▶
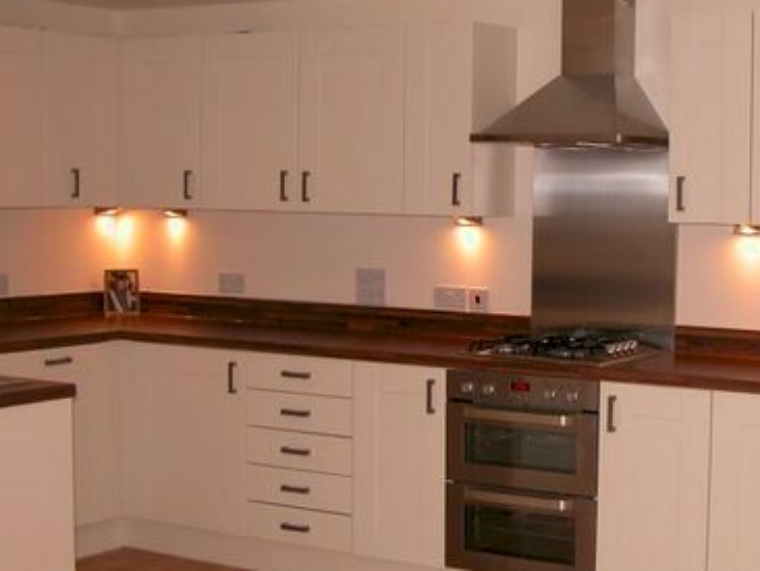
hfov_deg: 29.2
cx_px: 596
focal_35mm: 65
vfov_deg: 22.6
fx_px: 1428
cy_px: 250
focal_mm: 8.9
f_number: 2.8
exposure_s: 1/60
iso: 100
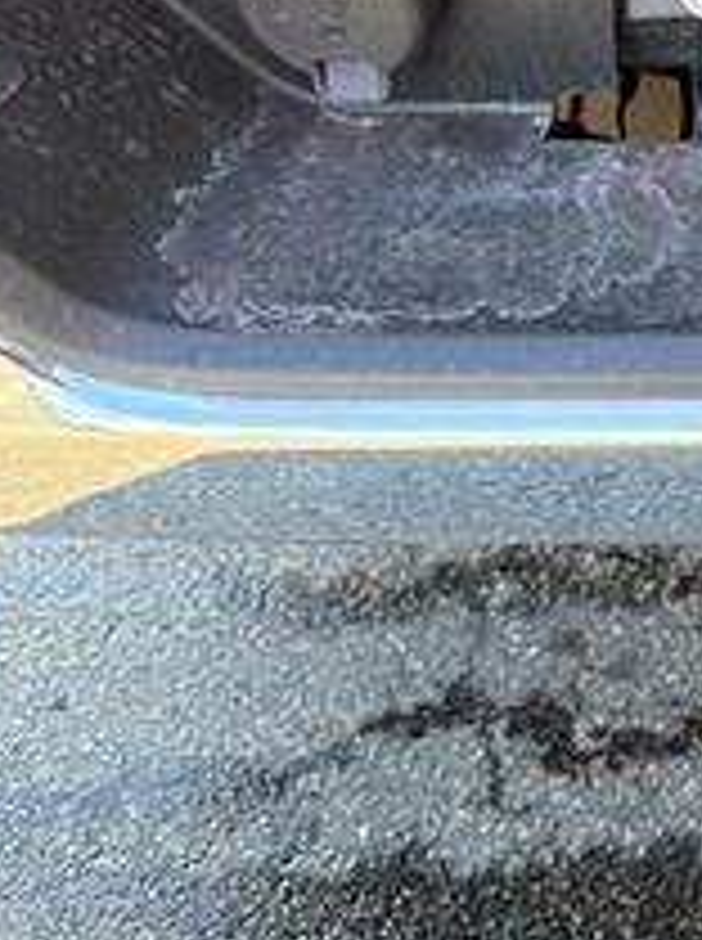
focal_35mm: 58
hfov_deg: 21.6
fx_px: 1573
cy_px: 247
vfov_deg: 32.7
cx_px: 1012
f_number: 1.78
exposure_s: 1/228
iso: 160
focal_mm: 6.76
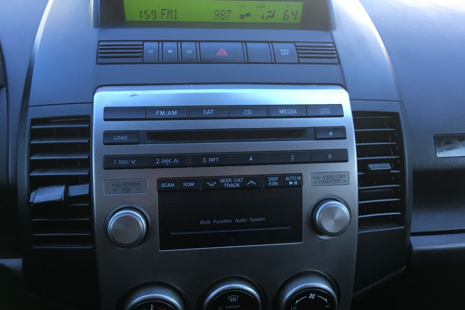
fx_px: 400
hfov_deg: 60.3
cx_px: 236
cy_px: 163
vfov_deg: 42.3
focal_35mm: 31
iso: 32
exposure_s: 1/40
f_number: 2.2
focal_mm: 4.15
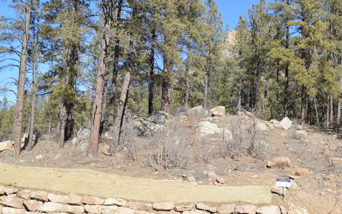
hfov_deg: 37.4
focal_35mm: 54
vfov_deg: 24.0
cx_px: 209
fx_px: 503
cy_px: 105
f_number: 7.1
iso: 100
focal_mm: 24
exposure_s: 1/200
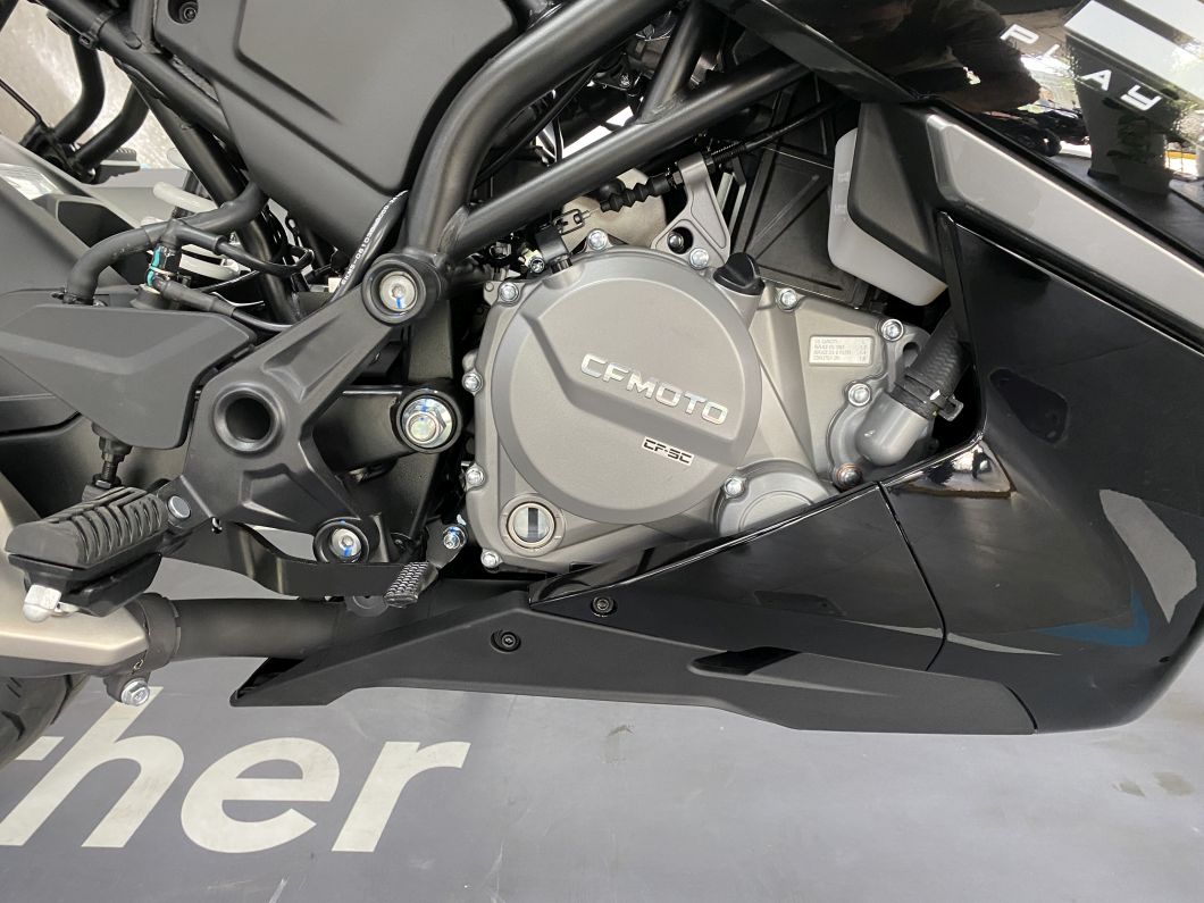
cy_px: 452
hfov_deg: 67.3
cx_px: 602
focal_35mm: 26
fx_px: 904
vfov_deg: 53.1
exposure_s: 1/50
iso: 250
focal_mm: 4.25
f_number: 1.8
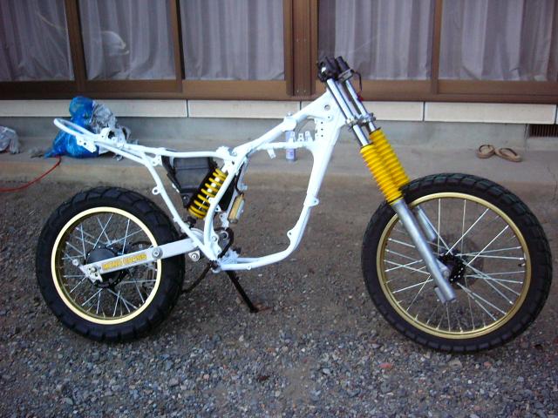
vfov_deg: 40.7
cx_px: 279
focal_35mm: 35
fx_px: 564
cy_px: 209
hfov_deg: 52.6
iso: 200
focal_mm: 5.8
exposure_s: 1/15
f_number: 2.8
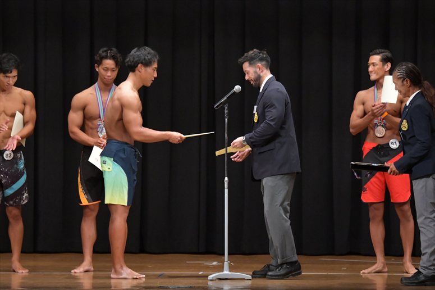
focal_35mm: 202
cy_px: 145
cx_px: 218
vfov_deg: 6.8
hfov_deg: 10.2
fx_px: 2440
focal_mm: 135
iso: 6400
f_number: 5.6
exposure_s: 1/400
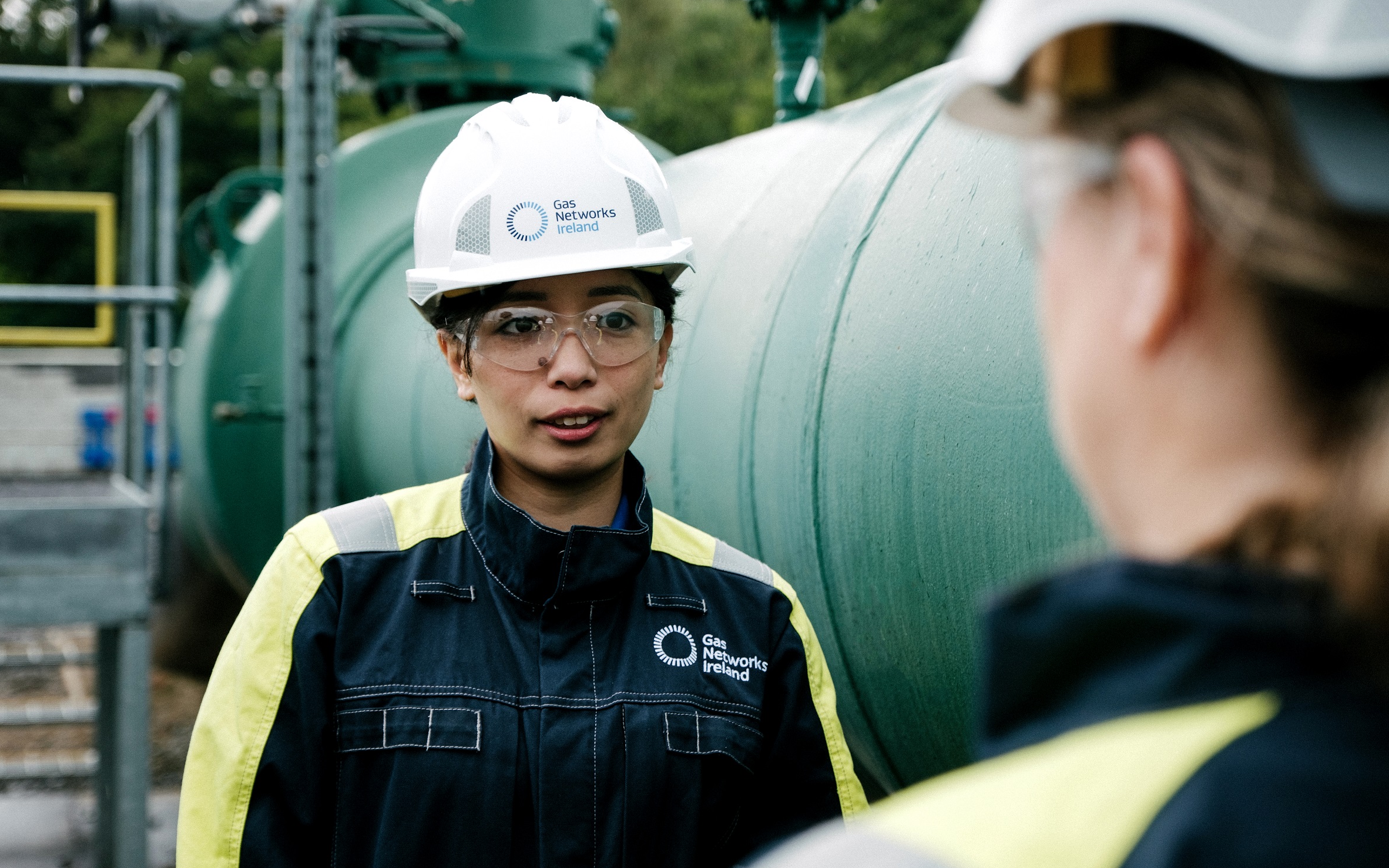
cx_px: 693
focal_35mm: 60
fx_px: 2272
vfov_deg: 21.6
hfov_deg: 34.0
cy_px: 431
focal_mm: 38.8
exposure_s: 1/400
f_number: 2.8
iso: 400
◀
[TASK DIRECTIONS] Images in the records should not be copied. Repeat all the rest exactly.

[ANSWER]
hfov_deg: 29.2
cx_px: 596
focal_35mm: 65
vfov_deg: 22.6
fx_px: 1428
cy_px: 250
focal_mm: 8.9
f_number: 2.8
exposure_s: 1/60
iso: 100
focal_35mm: 58
hfov_deg: 21.6
fx_px: 1573
cy_px: 247
vfov_deg: 32.7
cx_px: 1012
f_number: 1.78
exposure_s: 1/228
iso: 160
focal_mm: 6.76
fx_px: 400
hfov_deg: 60.3
cx_px: 236
cy_px: 163
vfov_deg: 42.3
focal_35mm: 31
iso: 32
exposure_s: 1/40
f_number: 2.2
focal_mm: 4.15
hfov_deg: 37.4
focal_35mm: 54
vfov_deg: 24.0
cx_px: 209
fx_px: 503
cy_px: 105
f_number: 7.1
iso: 100
focal_mm: 24
exposure_s: 1/200
cy_px: 452
hfov_deg: 67.3
cx_px: 602
focal_35mm: 26
fx_px: 904
vfov_deg: 53.1
exposure_s: 1/50
iso: 250
focal_mm: 4.25
f_number: 1.8
vfov_deg: 40.7
cx_px: 279
focal_35mm: 35
fx_px: 564
cy_px: 209
hfov_deg: 52.6
iso: 200
focal_mm: 5.8
exposure_s: 1/15
f_number: 2.8
focal_35mm: 202
cy_px: 145
cx_px: 218
vfov_deg: 6.8
hfov_deg: 10.2
fx_px: 2440
focal_mm: 135
iso: 6400
f_number: 5.6
exposure_s: 1/400
cx_px: 693
focal_35mm: 60
fx_px: 2272
vfov_deg: 21.6
hfov_deg: 34.0
cy_px: 431
focal_mm: 38.8
exposure_s: 1/400
f_number: 2.8
iso: 400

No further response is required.